ABC News/July 7, 2008

There's been a lot in the news recently about polygamist groups, but what is it really like for the children who grow up in them? [Ms. L.] and Estephania LeBaron are two women who spent their childhoods in two very different -- and very troubled groups -- and later escaped.

The women shared with "Good Morning America" what it is like to live in and to survive the secret society of a renegade polygamist sect.

"The children were all taught that if we were ever to talk about what happened sexually inside the group, that we will go straight to hell," [Ms. L.] said of her time spent inside the Zion Society.

After she was abandoned by her mother, [Ms. L.] was adopted and her new parents joined the Zion Society, a group led by a retired landscaper and excommunicated Mormon named Arvin Shreeve.

"I always had a feeling that something wasn't right. That it wasn't normal," said [Ms. L.].

Shreeve divided the women into groups called Sister Councils in which it was their job to sew lingerie to sell to local strippers. But first they had to model the lingerie. Shreeve reportedly even hired strippers to train his wives for the sect's fashion shows.

[Ms. L.], who as part of a Sister Council learned to sew at a young age, said that she "hoped that I could stand out somehow to Arvin, and that he'll notice that I'm here too."

[Ms. L.] also said that the children suffered repeated physical and sexual abuse. "A 15-year-old girl would be instructed to teach the 9-year old girl how to sexually satisfy a man or woman," she said.

"Arvin sort of came out of nowhere. There are a lot of independent polygamists," according to senior reporter Mike Watkiss at KTVK in Phoenix. "That's what they call themselves, and they're just guys who basically put their hands up and say, 'I'm a prophet.'"

Estephania LeBaron said she knew about the horrors from a different sect. She is the daughter of polygamist Ervil LeBaron, founder of the Church of the Lamb of God.

"When I thought of my dad, I thought of him being God," she told "GMA." "I just had a huge feeling of awe." She also feared that if she deviated from her father's sect, she "might not get into heaven."

Although neither the Zion Society nor the Church of the Lamb of God were affiliated with the Church of Jesus Christ of Latter-day Saints, Ervil came to be known as the Mormon Manson, for allegedly ordering the death of 22 people.

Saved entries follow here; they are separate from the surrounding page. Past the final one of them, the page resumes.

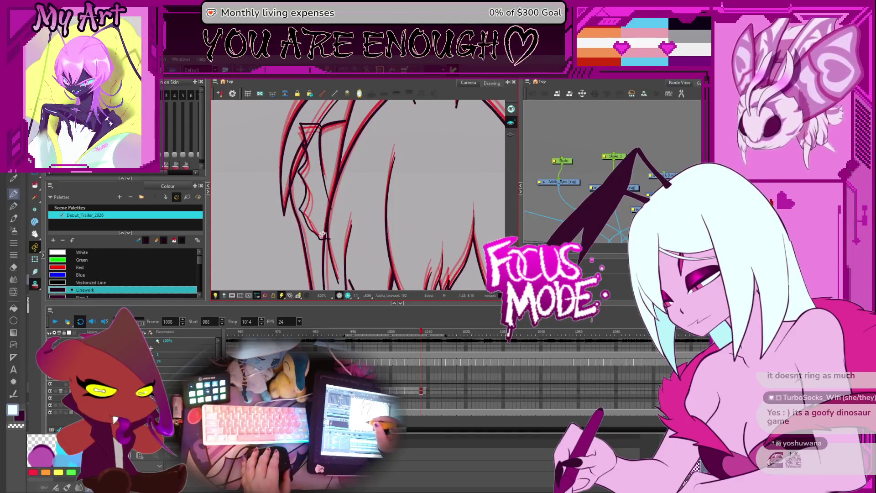
Select the hair line on the left of the head and compare it with the previous drawing.
click(321, 230)
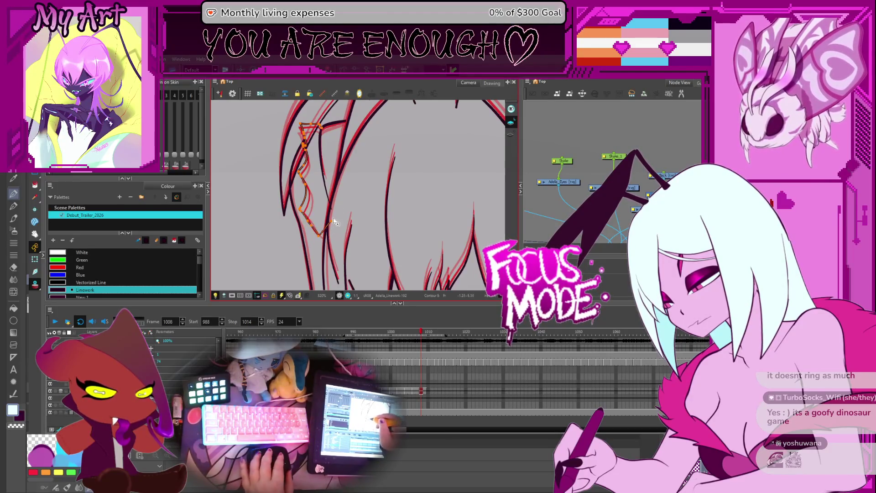
scroll(335, 222, down, 2)
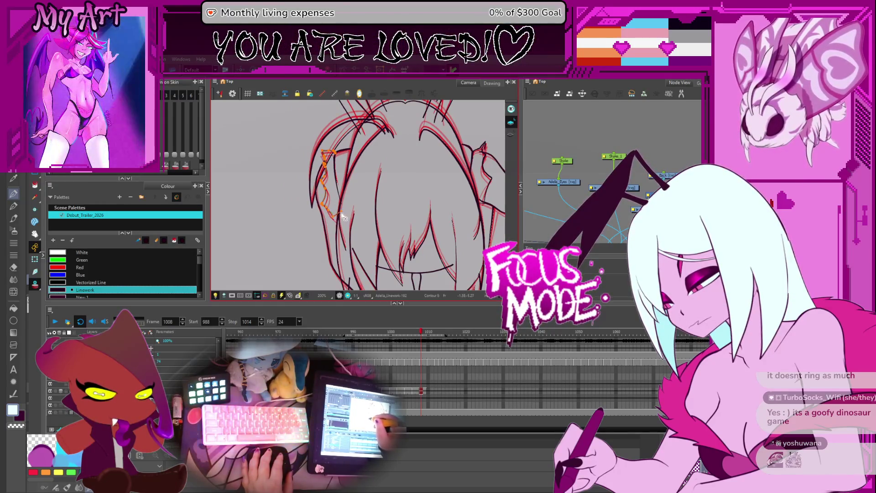
scroll(340, 195, up, 2)
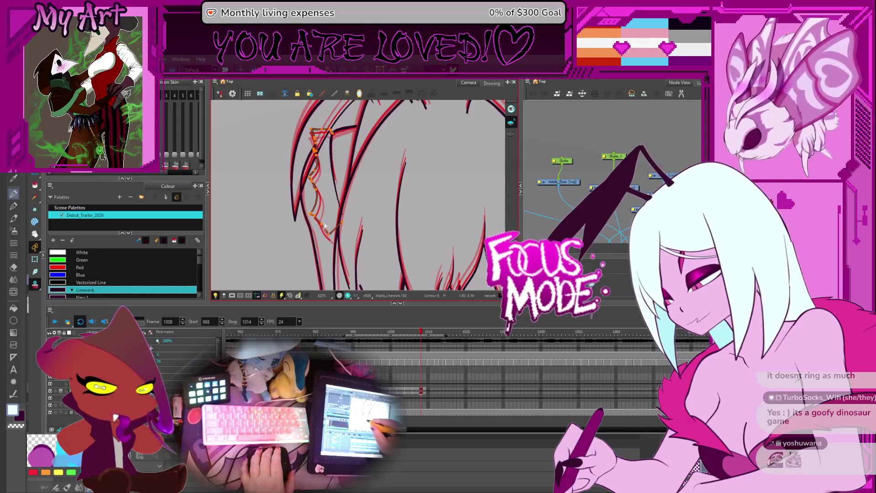
key(comma)
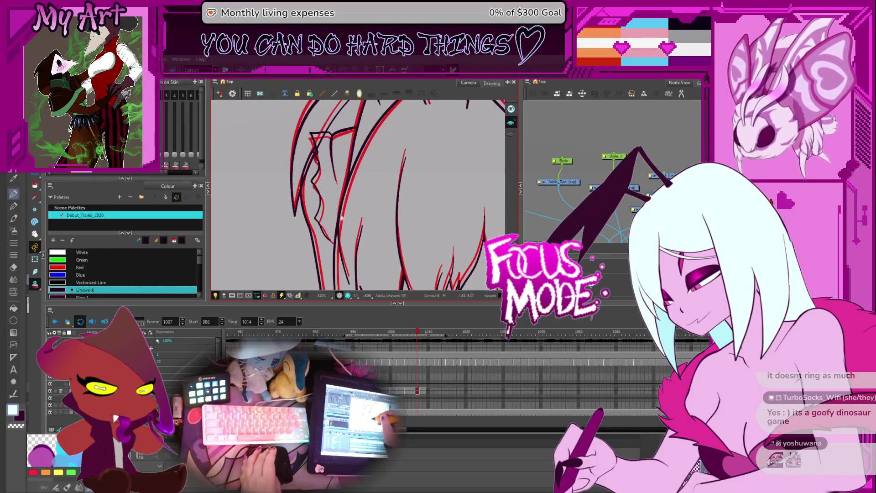
key(period)
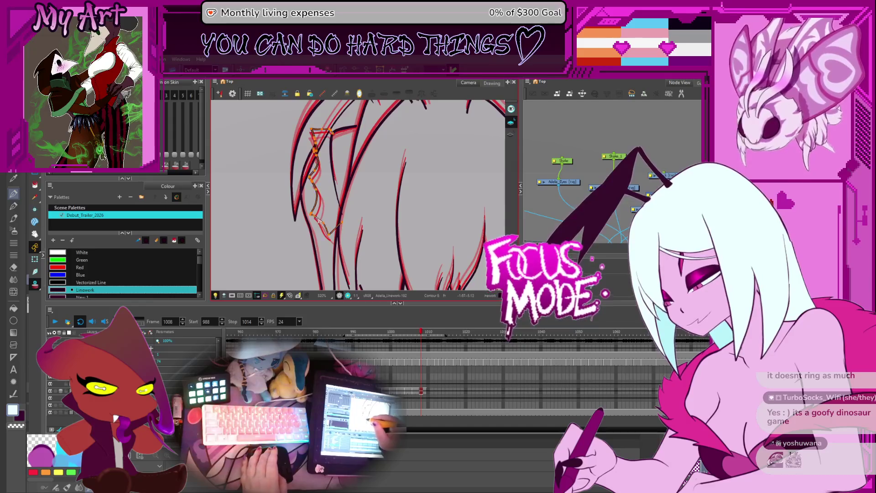
Smooth the bend in the selected hair line on frame 1008 and switch to whole-stroke selection.
scroll(318, 220, up, 4)
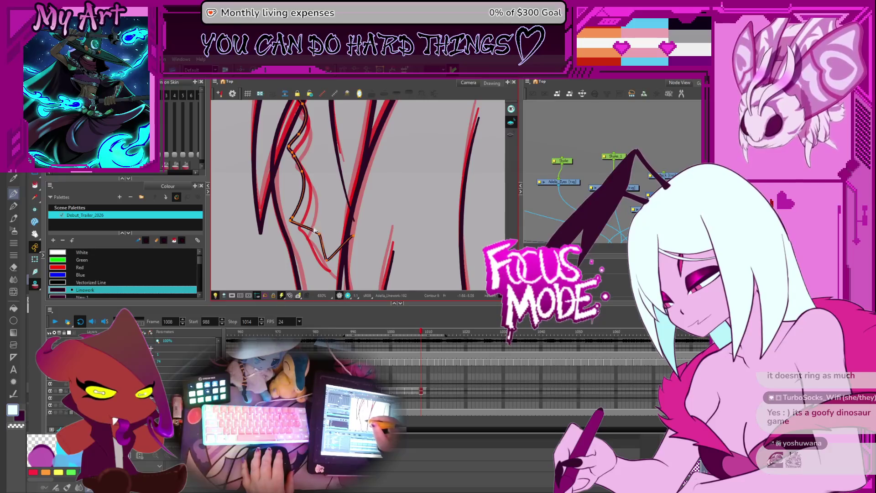
drag(318, 226, 321, 227)
key(alt+s)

And in 1979 he was convicted of ordering a hit on rival polygamist leader Rulon Allred.

"Ervil LeBaron was crazy," said Watkiss of KTVK. "He was a bad man, and really, I think really, intoxicated with his own alleged connection to God."

His daughter Estephania was one of 52 children, and her mother was one of 13 wives. Growing up in Mexico, she was forced into marriage twice at age 13. Those who attempted to leave the group risked death, a practice Ervil called "blood atonement."

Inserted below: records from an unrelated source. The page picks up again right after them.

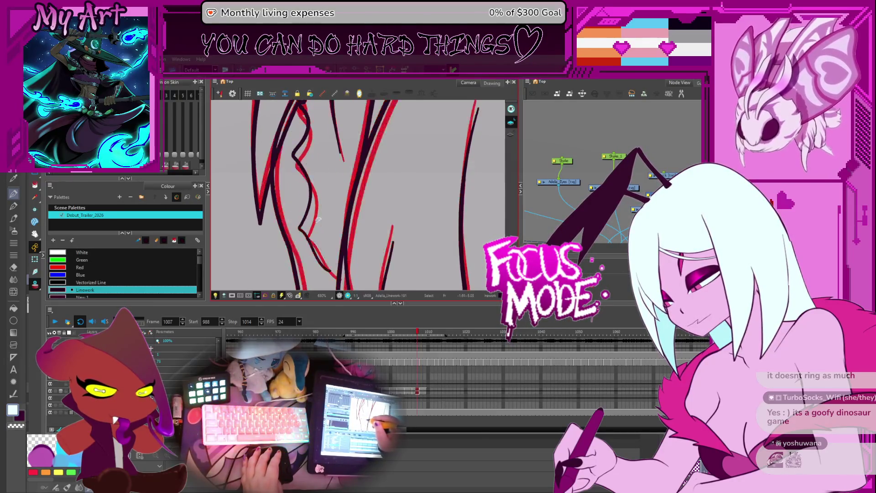
key(ctrl+z)
key(ctrl+z)
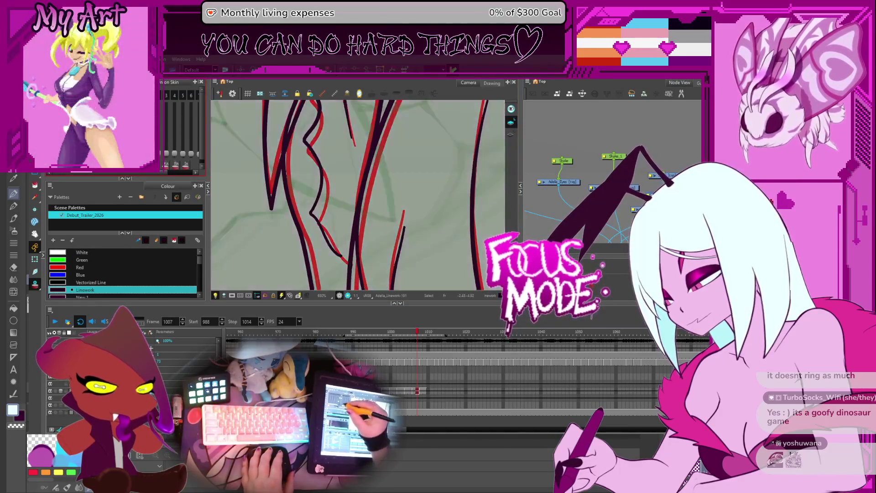
Restore the red onion skin and drag the two left hair contours on frame 1007 to flow down the rough.
key(shift+l)
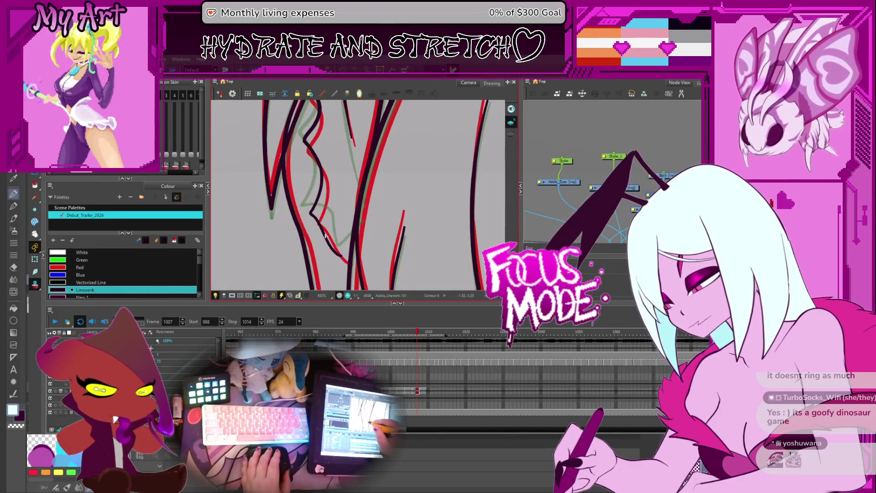
click(325, 221)
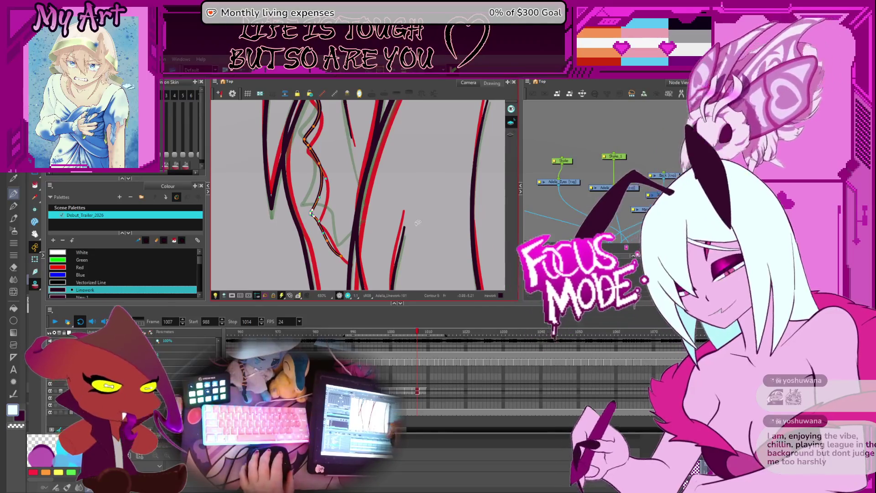
click(313, 202)
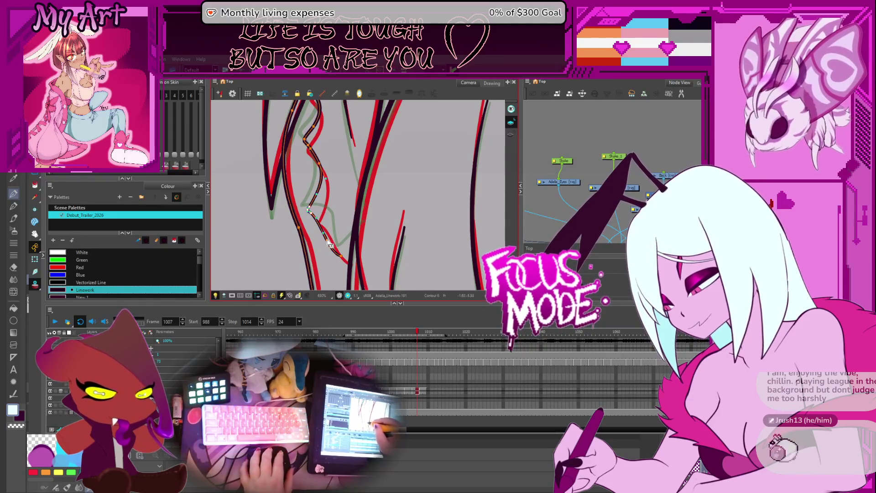
drag(328, 215, 315, 213)
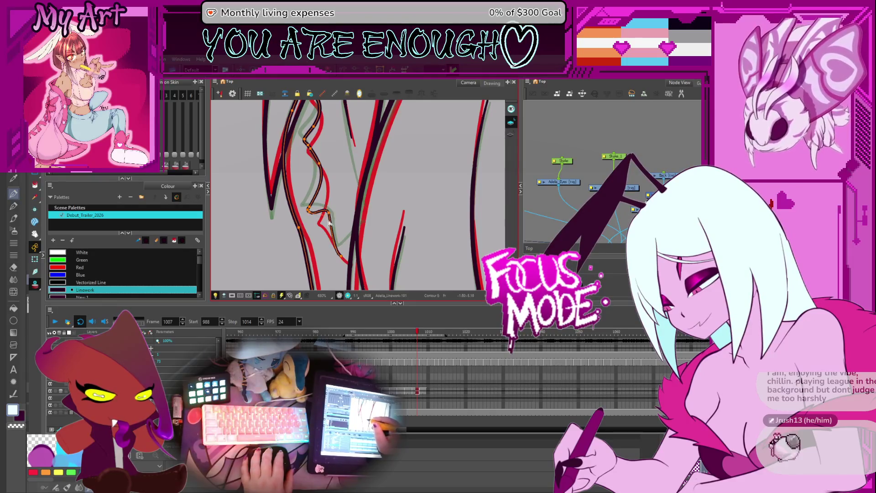
drag(328, 223, 347, 258)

"I had my aunt and my younger sister who were blood atoned. And I was 11 years old, and it was traumatizing," Estephania said while trying to hold back her tears. "Anybody that threatened to go to the police, or young mothers who wanted to leave with their children, those were grounds to kill them."

When asked how the two women survived their cult experiences, [Ms. L.] said that it took some time. "I did a lot of drugs. I felt like I couldn't fit in. I felt different in the group and outside the group."

LeBaron said it was consoling to realize "that others had it much worse. Like with Hitler, and they went on."